Department of Neurology, Massachusetts General Hospital, Boston, MA.
Department of Neurology, Brigham and Women's Hospital, Boston, MA.
Ann Neurol. 2020 May;87(5):659-669. doi: 10.1002/ana.25708. Epub 2020 Mar 10.
Expanding use of immune-checkpoint inhibitors (ICIs) underscores the importance of accurate diagnosis and timely management of neurological immune-related adverse events (irAE-N). We evaluate the real-world frequency, phenotypes, co-occurring immune-related adverse events (irAEs), and long-term outcomes of severe, grade III to V irAE-N at a tertiary care center over 6 years. We analyze how our experience supports published literature and professional society guidelines. We also discuss these data with regard to common clinical scenarios, such as combination therapy, ICI rechallenge and risk of relapse of irAE-N, and corticosteroid taper, which are not specifically addressed by current guidelines and/or have limited data. Recommendations for management and future irAE-N reporting are outlined. ANN NEUROL 2020;87:659-669.

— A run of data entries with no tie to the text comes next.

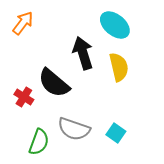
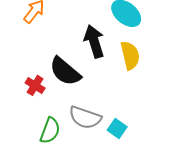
cyan square: (116, 133) -> (117, 129), moved

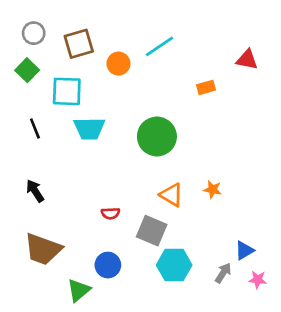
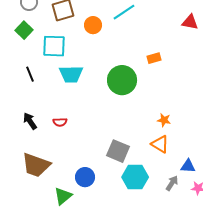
orange rectangle: (206, 87) -> (154, 58), moved
orange triangle: (171, 195) -> (160, 144), moved
red semicircle: (111, 213) -> (60, 122), moved
blue triangle: (244, 250) -> (188, 166), turned 35

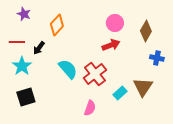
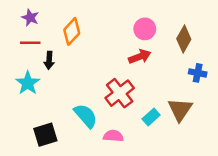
red line: (17, 42) -> (30, 43), moved
black arrow: (39, 48) -> (49, 60), turned -32
cyan semicircle: (68, 69) -> (86, 116), moved
black square: (26, 97) -> (45, 135), moved
pink semicircle: (90, 108) -> (113, 136), turned -105

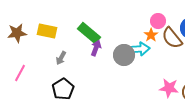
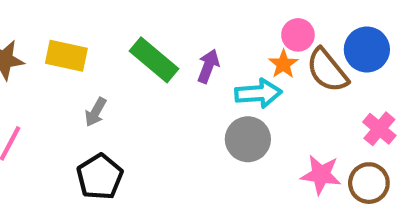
purple arrow: (96, 48) -> (208, 66), moved
gray circle: (124, 55) -> (248, 139), moved

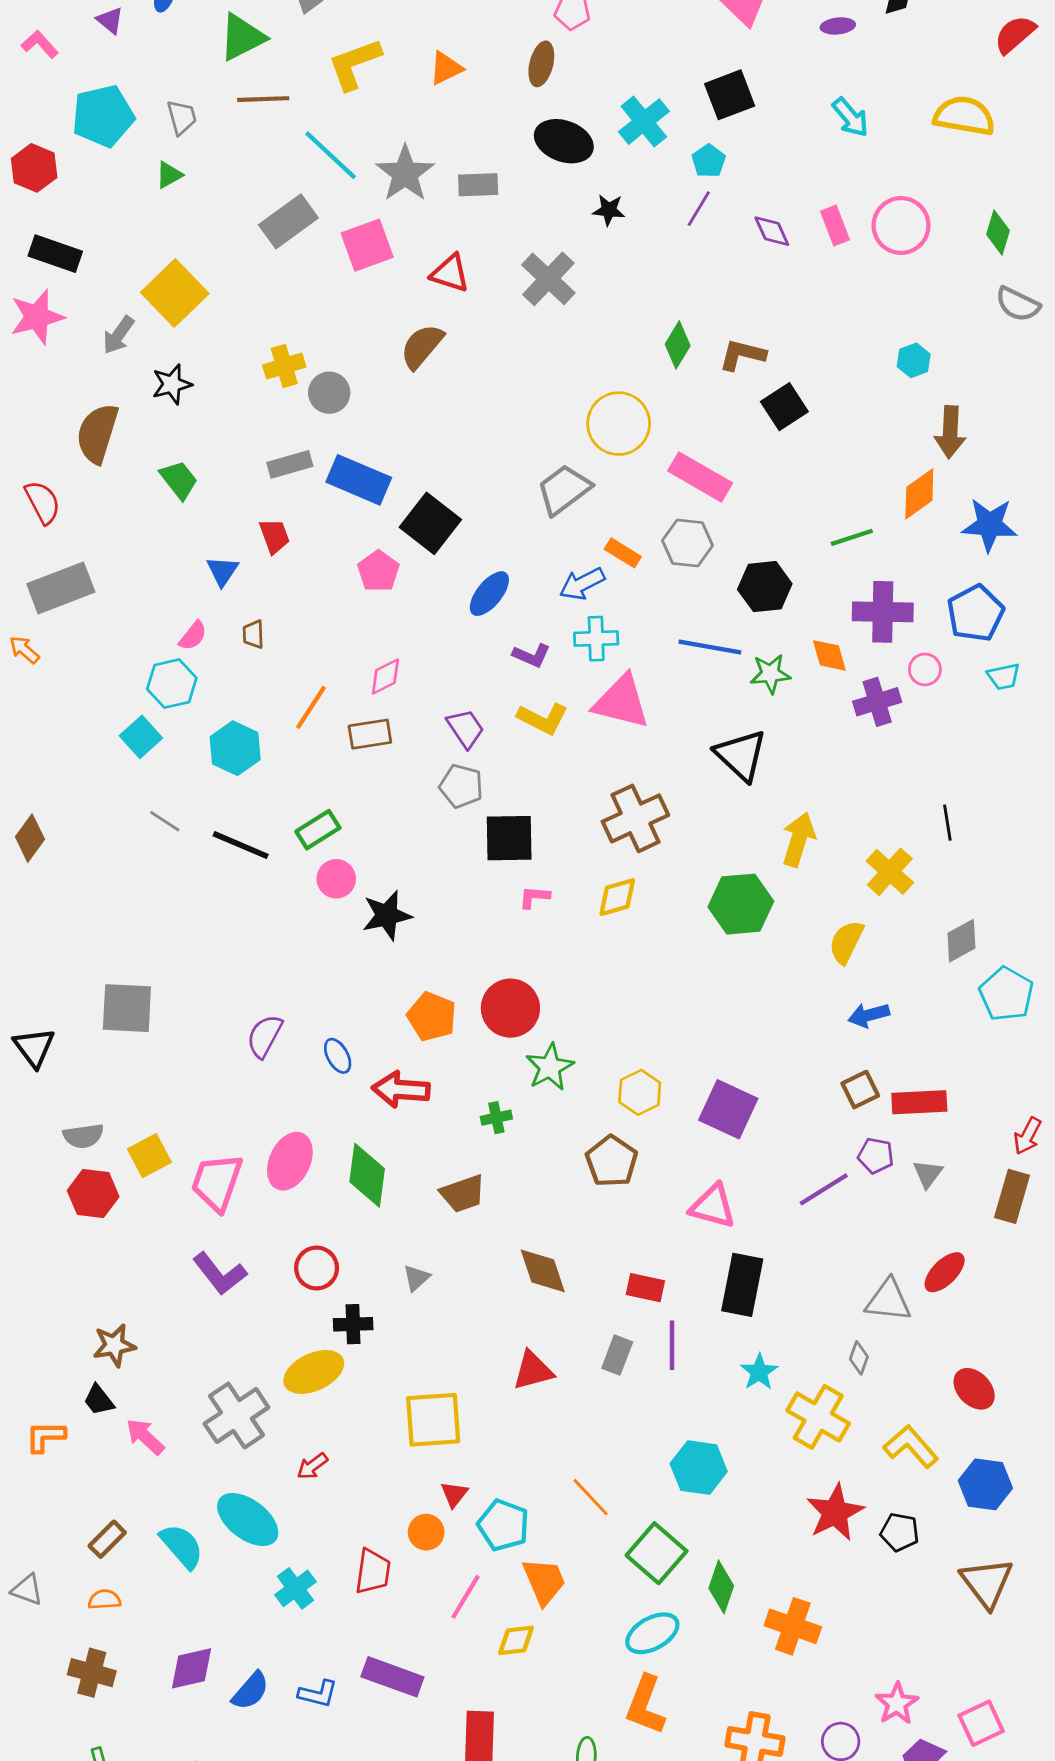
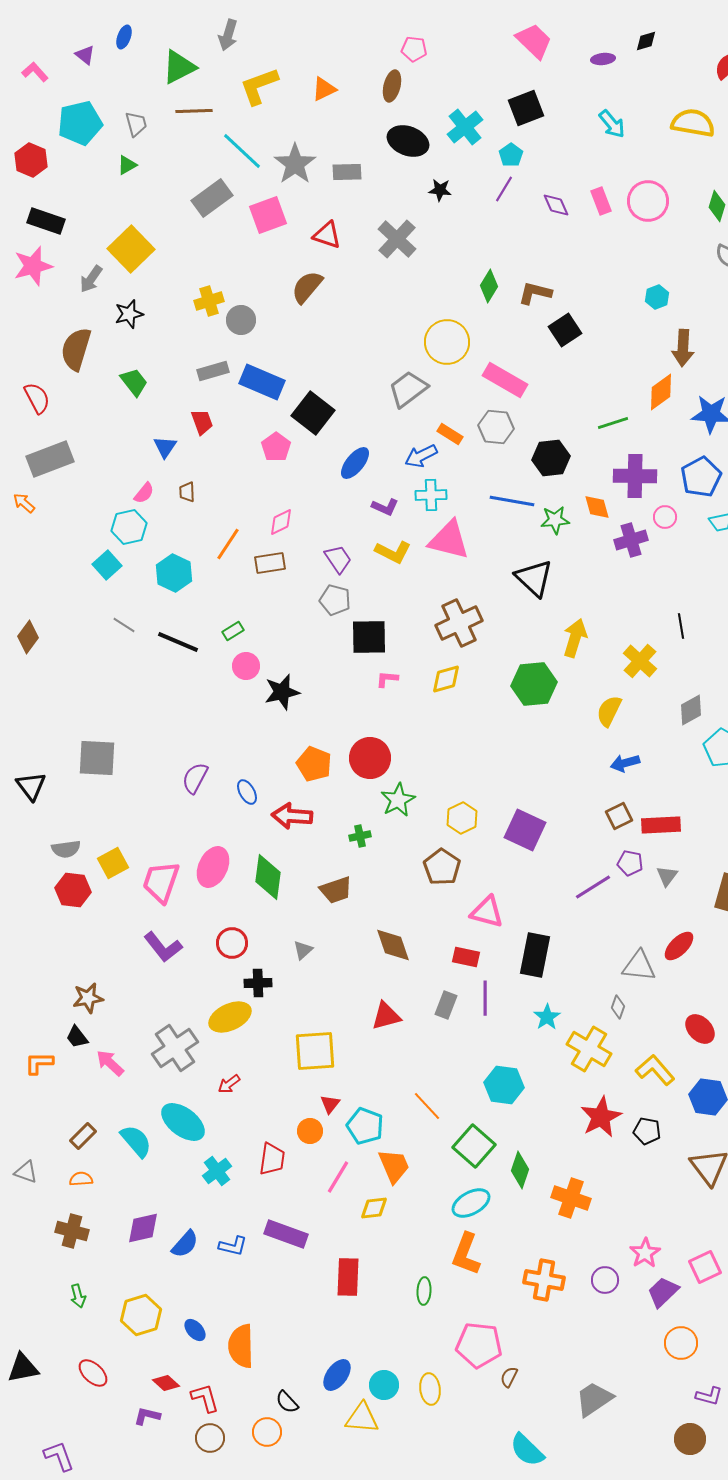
green rectangle: (318, 830) -> (233, 631), size x0.7
pink triangle: (713, 1206) -> (487, 912), moved

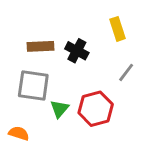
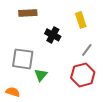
brown rectangle: (41, 46) -> (28, 13), moved
red hexagon: (96, 109) -> (83, 75), moved

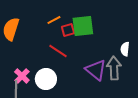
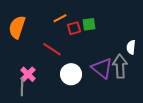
green square: (83, 26) -> (89, 24), size x0.6
red line: (58, 51) -> (52, 49), moved
white circle: (46, 79) -> (71, 74), moved

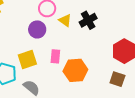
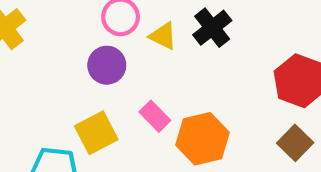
pink rectangle: (55, 56) -> (155, 116), turned -40
brown square: (117, 79) -> (295, 143), turned 35

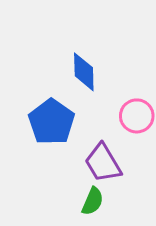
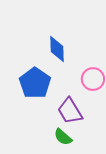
green semicircle: (93, 201) -> (63, 137), turned 108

免疫检查点抑制剂(ICI)的广泛应用凸显了准确诊断和及时管理神经免疫相关不良事件(irAE-N)的重要性。我们在一家三级护理中心评估了 6 年来真实世界中严重的 3 级至 5 级 irAE-N 的频率、表型、同时发生的免疫相关不良事件(irAEs)和长期结局。我们分析了我们的经验如何支持已发表的文献和专业学会指南。我们还根据常见的临床情况讨论了这些数据,例如联合治疗、ICI 再挑战和 irAE-N 复发的风险,以及皮质类固醇减量,这些在当前指南中并未具体涉及和/或数据有限。概述了管理和未来 irAE-N 报告的建议。神经病学年鉴 2020;87:659-669.